■ Document segment ■
----

I recently setup a Jenkins CICD service to complement the Travis based automation already in use where I work. I worked with job-based Jenkins workflows in the past - where we setup chains of interdependent jobs (ex: build, publish assets, deploy to dev environment, ...), but I took this opportunity to adopt Jenkins' new (to me) Pipeline pattern, and I'm glad I did.
A Jenkins pipeline defines (via a groovy DSL) a sequence of steps that execute together in a build under a single Jenkins job. Here's an example pipeline we use to backup our Jenkins configuration to S3 every night.

----

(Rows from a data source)

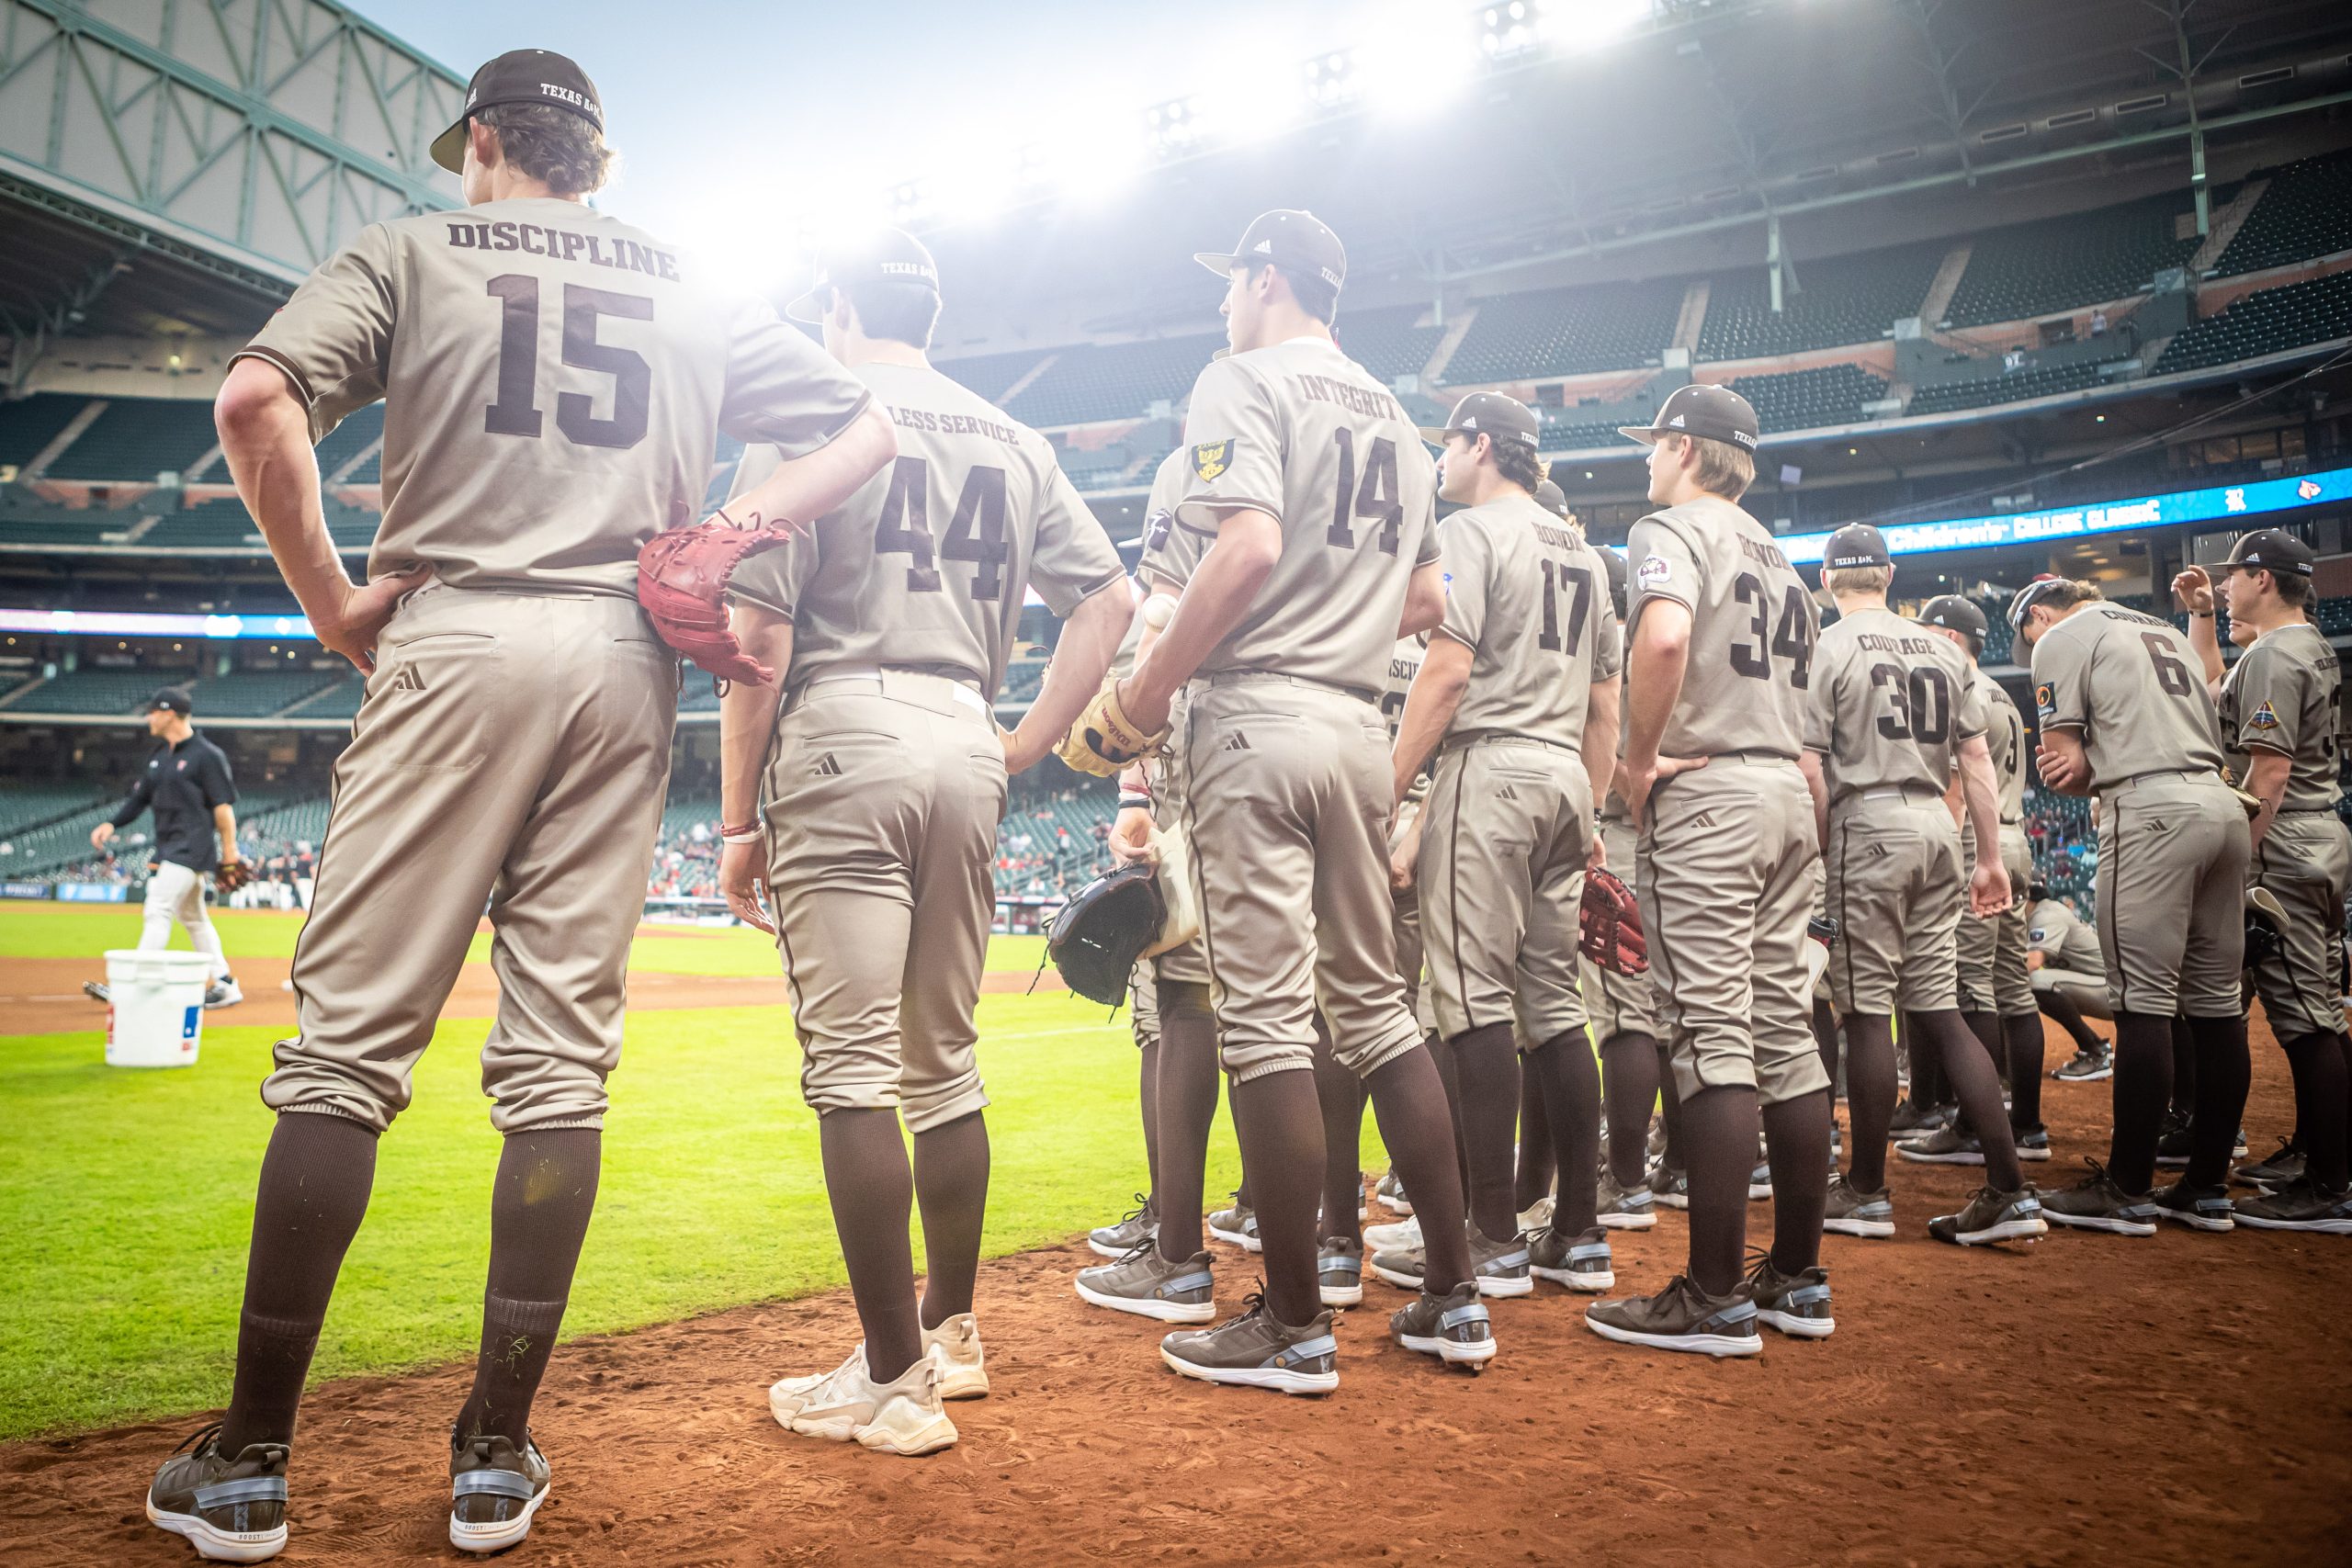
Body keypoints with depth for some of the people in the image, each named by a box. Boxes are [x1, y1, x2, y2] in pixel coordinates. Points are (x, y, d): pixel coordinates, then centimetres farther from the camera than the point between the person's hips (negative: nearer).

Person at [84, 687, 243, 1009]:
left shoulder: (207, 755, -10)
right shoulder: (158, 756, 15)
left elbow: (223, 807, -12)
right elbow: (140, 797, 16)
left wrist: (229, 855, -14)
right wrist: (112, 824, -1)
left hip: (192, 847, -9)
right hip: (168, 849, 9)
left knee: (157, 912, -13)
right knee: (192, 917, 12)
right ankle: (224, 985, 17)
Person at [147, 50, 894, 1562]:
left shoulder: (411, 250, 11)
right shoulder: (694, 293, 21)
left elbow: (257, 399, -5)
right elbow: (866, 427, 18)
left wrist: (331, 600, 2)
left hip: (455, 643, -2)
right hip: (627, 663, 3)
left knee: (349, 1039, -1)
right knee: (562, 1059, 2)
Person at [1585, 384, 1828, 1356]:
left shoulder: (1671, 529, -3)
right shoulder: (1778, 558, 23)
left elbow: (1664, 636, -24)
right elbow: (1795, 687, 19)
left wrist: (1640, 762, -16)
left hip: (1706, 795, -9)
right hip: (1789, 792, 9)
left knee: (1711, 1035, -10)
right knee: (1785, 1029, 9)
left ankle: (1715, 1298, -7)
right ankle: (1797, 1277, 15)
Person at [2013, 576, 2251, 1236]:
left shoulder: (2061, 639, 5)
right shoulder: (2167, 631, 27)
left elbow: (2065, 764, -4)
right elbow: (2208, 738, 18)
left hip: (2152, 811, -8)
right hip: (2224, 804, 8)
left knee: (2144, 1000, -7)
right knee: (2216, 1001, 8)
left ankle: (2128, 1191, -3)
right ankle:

----

■ Set of tasks ■
a - From the Jenkins post, extract the part that opens with the words containing "I recently setup" and closes with "glad I did.".
b - For each statement, say whether the Jenkins post agrees with it, answering yes or no and quoting the words that decide it. (i) The author had used job-based Jenkins workflows before. (ii) The new Jenkins service replaced the Travis-based automation. (iii) The example pipeline backs up the Jenkins configuration to S3 once a week.
c - Carry on the Jenkins post from where it stops.

■ Your responses ■
a -
I recently setup a Jenkins CICD service to complement the Travis based automation already in use where I work. I worked with job-based Jenkins workflows in the past - where we setup chains of interdependent jobs (ex: build, publish assets, deploy to dev environment, ...), but I took this opportunity to adopt Jenkins' new (to me) Pipeline pattern, and I'm glad I did.

b -
(i) Yes: "I worked with job-based Jenkins workflows in the past"
(ii) No: "to complement the Travis based automation already in use"
(iii) No: "to backup our Jenkins configuration to S3 every night"

c -
#!groovy pipeline { agent any stages { stage('BuildArchive'){ steps { echo "BuildArchive $env.JENKINS_HOME" sh "tar cvJf backup.tar.xz --exclude '$env.JENKINS_HOME/jobs/[^/]*/builds/*' --exclude '$env.JENKINS_HOME/jobs/[^/]*/last*' --exclude '$env.JENKINS_HOME/workspace' --exclude '$env.JENKINS_HOME/war' --exclude '$env.JENKINS_HOME/jobs/[^/]*/workspace/' $env.JENKINS_HOME" } } stage('UploadToS3') { steps { echo 'Upload to S3!' sh 'aws s3 cp --sse AES256 backup.tar.xz s3://cdis-terraform-state/JenkinsBackup/backup.$(date +%u).tar.xz' } } stage('Cleanup') { steps { echo 'Cleanup!' sh 'rm -f backup.tar.xz' } } } post { success { slackSend color: 'good', message: 'Jenkins backup pipeline succeeded' } failure { slackSend color: 'bad', message: 'Jenkins backup pipeline failed' } unstable { slackSend color: 'bad', message: 'Jenkins backup pipeline unstable' } } }
If you are a Jenkins user, then take the time to give Pipelines a try. If you're also using github or bitbucket - then look into Jenkins' support for organizations that nicely support pull-request based workflows. Also try the new Blue Ocean UI - it's designed with pipelines in mind.